Having deemed the borrower in default, Kiavi accelerated the balance and called the loan

due, but no further payments were made. The amount owed and due was $95,500.00,

together with interest at the rate of 19.49% per annum from February 1, 2025, along with

any advances for taxes, insurance, or costs otherwise expended to protect the property.

{¶ 5} In response to Kiavi’s motion for summary judgment, Calloway filed several

unauthenticated documents on September 15, 2025, and September 17, 2025. No affidavit

or other Civ.R 56 materials were submitted in opposition to Kiavi’s motion.

3 {¶ 6} On October 23, 2025, the trial court granted Kiavi’s motion for summary

judgment and entered a judgment and foreclosure decree. Calloway filed a timely notice of

appeal. NTS did not file an appeal and is not part of this appeal.

{¶ 7} Calloway’s pro se brief wholly fails to comply with the rules for a proper brief as

set forth in App.R. 16(A)(1)-(7). Among other things, Calloway failed to comply with

App.R. 16(A)(3), which requires “[a] statement of the assignments of error presented for

review, with reference to the place in the record where each error is reflected.” In addition,

Calloway failed to comply with App.R. 16(A)(7), which mandates “[a]n argument containing

the contentions of the appellant with respect to each assignment of error presented for

review and the reasons in support of the contentions, with citations to the authorities,

statutes, and parts of the record on which appellant relies.”

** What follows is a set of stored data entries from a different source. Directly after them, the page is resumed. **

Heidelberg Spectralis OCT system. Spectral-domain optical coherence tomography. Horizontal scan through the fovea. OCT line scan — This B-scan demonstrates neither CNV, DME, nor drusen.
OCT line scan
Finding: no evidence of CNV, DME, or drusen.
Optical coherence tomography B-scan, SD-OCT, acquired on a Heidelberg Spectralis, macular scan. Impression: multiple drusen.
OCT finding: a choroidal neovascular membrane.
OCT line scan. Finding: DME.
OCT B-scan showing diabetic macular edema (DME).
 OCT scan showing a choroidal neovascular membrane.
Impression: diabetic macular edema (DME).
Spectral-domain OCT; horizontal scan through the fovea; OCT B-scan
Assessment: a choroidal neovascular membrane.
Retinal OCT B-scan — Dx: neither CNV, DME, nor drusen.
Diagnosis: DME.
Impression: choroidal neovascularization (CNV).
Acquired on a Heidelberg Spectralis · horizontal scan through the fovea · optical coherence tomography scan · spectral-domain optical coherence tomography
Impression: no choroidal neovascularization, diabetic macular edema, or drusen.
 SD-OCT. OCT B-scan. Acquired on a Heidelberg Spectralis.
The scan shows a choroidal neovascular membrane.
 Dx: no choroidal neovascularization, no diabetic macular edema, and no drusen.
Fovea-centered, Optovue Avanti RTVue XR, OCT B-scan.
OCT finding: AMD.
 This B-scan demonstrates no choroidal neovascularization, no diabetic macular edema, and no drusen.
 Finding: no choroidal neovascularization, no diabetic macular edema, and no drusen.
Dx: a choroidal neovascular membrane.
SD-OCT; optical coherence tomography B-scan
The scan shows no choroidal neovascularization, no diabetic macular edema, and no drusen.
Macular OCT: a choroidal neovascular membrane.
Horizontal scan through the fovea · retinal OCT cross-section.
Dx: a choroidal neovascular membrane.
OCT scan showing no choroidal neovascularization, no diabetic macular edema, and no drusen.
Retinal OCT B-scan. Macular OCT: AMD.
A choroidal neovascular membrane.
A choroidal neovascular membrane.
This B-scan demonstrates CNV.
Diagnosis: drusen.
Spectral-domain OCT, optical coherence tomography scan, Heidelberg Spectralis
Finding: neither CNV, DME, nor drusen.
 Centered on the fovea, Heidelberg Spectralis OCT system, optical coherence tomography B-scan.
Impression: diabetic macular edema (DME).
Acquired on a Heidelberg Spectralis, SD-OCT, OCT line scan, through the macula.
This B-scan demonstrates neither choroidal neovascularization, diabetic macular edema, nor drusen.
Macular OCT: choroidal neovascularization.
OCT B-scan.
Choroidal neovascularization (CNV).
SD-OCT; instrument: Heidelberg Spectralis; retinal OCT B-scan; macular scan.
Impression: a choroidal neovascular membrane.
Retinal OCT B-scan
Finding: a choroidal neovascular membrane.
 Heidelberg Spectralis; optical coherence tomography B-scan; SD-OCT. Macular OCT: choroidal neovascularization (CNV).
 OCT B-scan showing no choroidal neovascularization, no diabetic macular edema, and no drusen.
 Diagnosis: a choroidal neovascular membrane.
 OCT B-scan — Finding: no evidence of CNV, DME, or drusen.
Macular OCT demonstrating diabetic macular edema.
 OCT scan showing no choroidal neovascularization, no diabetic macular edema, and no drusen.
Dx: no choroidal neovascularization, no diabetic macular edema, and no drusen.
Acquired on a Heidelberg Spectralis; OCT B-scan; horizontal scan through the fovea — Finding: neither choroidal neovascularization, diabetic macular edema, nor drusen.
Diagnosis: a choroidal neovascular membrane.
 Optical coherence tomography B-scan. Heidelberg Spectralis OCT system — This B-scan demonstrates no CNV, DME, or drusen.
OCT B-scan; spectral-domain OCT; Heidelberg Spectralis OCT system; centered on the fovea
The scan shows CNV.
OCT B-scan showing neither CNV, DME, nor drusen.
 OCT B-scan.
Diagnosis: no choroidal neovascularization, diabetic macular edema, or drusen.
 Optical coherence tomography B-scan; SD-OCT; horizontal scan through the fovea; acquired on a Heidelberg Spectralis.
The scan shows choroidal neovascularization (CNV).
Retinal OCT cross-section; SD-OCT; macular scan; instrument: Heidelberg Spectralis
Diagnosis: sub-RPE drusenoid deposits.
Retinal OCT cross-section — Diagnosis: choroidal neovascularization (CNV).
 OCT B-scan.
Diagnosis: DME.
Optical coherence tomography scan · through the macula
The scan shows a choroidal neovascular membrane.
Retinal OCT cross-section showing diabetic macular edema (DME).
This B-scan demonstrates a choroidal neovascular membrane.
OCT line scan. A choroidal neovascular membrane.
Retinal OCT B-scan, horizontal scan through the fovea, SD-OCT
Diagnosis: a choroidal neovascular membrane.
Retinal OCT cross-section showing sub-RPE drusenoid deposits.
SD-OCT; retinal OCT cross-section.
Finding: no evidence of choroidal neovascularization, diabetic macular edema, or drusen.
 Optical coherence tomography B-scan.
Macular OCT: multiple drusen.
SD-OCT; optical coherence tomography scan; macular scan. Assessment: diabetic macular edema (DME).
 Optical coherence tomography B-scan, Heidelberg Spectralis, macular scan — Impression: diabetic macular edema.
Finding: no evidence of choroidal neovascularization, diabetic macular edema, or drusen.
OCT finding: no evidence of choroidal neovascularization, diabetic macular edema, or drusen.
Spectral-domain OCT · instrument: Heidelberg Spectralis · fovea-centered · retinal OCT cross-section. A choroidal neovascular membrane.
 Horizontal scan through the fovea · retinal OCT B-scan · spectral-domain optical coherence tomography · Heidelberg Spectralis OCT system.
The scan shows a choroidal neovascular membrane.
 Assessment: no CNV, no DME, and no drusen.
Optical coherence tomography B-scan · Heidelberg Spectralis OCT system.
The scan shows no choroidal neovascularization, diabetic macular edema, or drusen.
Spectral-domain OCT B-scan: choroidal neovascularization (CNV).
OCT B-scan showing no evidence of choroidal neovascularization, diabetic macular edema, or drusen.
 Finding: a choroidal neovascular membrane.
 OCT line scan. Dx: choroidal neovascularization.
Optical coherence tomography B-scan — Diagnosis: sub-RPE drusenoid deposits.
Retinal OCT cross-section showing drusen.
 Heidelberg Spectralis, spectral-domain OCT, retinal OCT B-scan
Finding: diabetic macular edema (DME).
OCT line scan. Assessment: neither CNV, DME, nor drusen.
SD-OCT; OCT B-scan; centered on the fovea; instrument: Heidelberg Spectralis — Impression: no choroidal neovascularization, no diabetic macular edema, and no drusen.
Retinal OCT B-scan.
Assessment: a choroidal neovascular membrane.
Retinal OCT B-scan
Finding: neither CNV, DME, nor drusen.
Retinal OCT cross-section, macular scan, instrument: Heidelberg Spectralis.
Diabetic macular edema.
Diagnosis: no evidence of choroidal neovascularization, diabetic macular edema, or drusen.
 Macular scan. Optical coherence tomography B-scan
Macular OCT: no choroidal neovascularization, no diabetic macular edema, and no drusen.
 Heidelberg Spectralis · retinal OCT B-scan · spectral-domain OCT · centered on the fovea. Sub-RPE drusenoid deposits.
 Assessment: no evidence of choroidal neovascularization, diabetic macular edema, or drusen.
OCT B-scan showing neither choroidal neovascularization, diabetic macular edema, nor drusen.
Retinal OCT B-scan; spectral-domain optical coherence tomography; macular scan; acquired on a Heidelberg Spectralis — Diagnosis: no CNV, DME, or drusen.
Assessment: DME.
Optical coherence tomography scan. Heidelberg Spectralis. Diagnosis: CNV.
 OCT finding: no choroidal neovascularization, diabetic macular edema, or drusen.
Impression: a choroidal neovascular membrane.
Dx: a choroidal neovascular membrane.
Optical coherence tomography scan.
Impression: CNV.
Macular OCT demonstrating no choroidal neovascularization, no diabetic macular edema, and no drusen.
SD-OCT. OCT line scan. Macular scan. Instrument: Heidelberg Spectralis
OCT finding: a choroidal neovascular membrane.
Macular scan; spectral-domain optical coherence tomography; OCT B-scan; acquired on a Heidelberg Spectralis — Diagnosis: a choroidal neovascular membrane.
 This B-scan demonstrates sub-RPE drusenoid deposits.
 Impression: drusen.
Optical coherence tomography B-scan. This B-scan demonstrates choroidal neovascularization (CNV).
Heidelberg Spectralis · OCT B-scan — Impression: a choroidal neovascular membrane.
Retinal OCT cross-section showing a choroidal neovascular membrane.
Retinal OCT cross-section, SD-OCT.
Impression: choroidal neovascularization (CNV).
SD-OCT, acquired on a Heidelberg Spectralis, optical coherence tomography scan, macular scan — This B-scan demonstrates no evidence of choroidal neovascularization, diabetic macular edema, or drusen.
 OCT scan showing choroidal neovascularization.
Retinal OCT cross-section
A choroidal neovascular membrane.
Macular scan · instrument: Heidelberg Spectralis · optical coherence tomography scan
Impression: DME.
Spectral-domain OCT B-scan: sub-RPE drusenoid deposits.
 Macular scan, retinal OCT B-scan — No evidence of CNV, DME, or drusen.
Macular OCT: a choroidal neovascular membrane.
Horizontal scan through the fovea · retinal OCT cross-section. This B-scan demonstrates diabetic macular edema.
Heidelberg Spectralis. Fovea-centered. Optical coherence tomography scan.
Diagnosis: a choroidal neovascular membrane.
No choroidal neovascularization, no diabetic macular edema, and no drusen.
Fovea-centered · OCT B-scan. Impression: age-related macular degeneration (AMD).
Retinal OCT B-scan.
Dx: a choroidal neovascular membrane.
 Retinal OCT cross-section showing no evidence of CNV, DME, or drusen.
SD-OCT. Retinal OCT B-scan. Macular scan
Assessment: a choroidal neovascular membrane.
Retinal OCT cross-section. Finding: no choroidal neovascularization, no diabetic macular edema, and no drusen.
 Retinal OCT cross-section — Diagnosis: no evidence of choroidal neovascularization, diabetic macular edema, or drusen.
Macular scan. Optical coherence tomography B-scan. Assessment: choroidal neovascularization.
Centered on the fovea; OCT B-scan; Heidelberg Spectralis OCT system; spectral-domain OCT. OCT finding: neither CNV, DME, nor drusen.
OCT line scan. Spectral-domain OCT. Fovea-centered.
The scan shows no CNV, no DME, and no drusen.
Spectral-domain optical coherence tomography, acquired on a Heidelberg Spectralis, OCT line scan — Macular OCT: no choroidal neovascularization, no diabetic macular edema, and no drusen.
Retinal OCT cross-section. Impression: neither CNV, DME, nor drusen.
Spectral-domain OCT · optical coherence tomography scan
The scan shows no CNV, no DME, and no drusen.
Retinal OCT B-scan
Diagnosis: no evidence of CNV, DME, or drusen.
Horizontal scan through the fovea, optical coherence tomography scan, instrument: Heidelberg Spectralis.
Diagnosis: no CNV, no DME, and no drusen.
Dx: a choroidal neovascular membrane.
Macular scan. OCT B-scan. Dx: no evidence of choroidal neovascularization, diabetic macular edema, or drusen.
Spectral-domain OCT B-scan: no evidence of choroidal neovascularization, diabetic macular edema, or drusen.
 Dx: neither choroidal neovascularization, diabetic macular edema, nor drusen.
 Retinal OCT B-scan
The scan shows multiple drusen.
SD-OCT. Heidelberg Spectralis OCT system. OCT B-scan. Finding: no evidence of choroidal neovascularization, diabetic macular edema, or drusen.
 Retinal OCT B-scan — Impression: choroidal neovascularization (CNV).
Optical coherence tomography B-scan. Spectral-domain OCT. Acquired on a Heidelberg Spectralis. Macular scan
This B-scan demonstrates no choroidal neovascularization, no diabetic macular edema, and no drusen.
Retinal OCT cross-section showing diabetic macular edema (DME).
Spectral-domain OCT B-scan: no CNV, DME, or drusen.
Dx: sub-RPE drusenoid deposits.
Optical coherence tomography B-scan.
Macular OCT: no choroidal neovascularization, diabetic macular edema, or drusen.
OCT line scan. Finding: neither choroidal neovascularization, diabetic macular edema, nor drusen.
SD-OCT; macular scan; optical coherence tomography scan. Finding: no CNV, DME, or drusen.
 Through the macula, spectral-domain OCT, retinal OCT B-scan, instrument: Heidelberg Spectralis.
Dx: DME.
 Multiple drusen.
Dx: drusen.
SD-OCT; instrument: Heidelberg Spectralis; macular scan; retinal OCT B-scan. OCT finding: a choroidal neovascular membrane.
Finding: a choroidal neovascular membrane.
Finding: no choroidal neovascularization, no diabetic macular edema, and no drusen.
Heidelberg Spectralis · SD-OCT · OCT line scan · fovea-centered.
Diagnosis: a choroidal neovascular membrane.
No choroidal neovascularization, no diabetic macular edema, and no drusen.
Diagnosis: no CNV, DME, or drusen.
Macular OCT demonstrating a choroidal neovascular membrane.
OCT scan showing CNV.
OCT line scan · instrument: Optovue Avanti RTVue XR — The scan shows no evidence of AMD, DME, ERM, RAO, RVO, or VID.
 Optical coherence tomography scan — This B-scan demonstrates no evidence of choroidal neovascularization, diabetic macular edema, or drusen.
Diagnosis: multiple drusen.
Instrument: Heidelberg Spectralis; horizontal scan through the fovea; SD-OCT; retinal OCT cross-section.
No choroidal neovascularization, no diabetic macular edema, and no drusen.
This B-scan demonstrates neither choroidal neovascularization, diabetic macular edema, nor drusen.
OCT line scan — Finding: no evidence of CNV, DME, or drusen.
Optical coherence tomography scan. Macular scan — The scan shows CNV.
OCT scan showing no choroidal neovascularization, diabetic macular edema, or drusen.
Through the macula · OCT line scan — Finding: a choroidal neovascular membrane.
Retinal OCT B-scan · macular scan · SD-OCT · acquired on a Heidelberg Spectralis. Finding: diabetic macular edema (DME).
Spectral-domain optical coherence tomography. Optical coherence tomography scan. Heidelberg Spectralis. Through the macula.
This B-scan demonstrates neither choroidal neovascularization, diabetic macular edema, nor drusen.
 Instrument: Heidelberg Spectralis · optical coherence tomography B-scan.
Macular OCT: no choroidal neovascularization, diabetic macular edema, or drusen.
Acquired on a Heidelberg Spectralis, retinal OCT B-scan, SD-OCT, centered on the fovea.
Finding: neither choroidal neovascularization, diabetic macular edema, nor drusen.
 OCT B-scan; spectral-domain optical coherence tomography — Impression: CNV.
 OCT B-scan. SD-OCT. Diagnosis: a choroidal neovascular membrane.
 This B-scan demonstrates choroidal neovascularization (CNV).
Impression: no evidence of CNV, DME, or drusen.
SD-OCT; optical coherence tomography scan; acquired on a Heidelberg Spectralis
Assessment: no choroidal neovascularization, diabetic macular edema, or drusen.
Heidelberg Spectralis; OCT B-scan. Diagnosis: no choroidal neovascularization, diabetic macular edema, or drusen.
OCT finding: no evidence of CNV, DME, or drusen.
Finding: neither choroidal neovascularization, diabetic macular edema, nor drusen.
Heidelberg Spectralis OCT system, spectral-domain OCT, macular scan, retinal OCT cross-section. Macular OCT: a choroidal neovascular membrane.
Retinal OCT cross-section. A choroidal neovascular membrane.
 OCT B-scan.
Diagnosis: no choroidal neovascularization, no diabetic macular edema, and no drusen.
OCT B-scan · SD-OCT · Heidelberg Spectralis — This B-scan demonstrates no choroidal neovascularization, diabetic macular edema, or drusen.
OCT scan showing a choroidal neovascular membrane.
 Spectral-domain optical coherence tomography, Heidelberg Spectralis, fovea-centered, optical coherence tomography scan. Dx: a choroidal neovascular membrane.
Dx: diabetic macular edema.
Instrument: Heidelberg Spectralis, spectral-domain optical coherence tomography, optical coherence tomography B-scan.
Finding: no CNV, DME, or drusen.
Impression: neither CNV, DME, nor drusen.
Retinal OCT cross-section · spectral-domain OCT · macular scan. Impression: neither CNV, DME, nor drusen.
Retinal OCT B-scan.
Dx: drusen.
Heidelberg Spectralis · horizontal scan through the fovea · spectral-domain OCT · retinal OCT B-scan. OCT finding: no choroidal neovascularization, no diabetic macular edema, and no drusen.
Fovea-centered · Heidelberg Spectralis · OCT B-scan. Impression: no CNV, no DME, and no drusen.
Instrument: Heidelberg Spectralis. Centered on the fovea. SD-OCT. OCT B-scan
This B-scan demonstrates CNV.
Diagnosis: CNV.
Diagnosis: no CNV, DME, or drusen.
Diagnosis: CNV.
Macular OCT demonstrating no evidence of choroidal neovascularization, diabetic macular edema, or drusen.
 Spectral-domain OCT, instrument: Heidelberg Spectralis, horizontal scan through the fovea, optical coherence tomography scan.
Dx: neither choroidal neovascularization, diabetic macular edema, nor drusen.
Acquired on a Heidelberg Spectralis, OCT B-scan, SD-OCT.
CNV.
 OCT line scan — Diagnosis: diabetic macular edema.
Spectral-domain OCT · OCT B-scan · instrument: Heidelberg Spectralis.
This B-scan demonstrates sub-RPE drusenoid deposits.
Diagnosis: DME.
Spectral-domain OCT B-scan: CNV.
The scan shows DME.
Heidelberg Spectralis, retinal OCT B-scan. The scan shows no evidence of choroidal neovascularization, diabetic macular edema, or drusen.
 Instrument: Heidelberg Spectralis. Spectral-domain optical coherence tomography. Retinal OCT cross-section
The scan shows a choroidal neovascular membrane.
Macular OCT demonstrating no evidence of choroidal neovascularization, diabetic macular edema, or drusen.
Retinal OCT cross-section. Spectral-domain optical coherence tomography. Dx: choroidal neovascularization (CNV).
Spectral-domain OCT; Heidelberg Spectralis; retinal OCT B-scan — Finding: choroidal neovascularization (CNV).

{¶ 8} Pro se litigants are held to the same procedures and standards as parties who

obtain counsel, and we may disregard briefs that fail to comply with App.R. 16(A).

See App.R. 12(A) and Holfinger v. Stonespring/Carespring, L.L.C., 2016-Ohio-7982, ¶ 27-

31 (2d Dist.). Although Calloway’s failure to properly comply with App.R. 16 is a sufficient

basis on which to affirm the trial court’s judgment, in the interests of justice and finality, we

exercise our discretion to address Calloway’s argument rather than striking his brief or

summarily dismissing the appeal. State v. Bolton, 2017-Ohio-8903, ¶ 13 (2d Dist.).

{¶ 9} Calloway states that his “case will show examples of Fraud, Misrepresentation,

Failure to provide access to complete an inspection, and Non Disclosure of multiple Code

Violations.” Appellant’s Brief, p. 1. He then alleges several facts without any citation to

the record. He concludes by asking us to “grant the instant Motion to dismiss the Plaintiff’s

complaint, with prejudice, and award the Defendant a not guilty verdict of all charges at

4 Plaintiff’s cost.” We construe Calloway’s brief as raising an implicit assignment of error that

the trial court erred in granting summary judgment.

{¶ 10} Before resolving Calloway’s implicit assignment of error, we note that he

attached several documents to his appellate brief, most of which were not submitted at the

trial court level. “A reviewing court cannot add matter to the record before it, which was not

a part of the trial court’s proceedings, and then decide the appeal on the basis of the new

matter.” State v. Ishmail, 54 Ohio St.2d 402 (1978), paragraph one of the syllabus.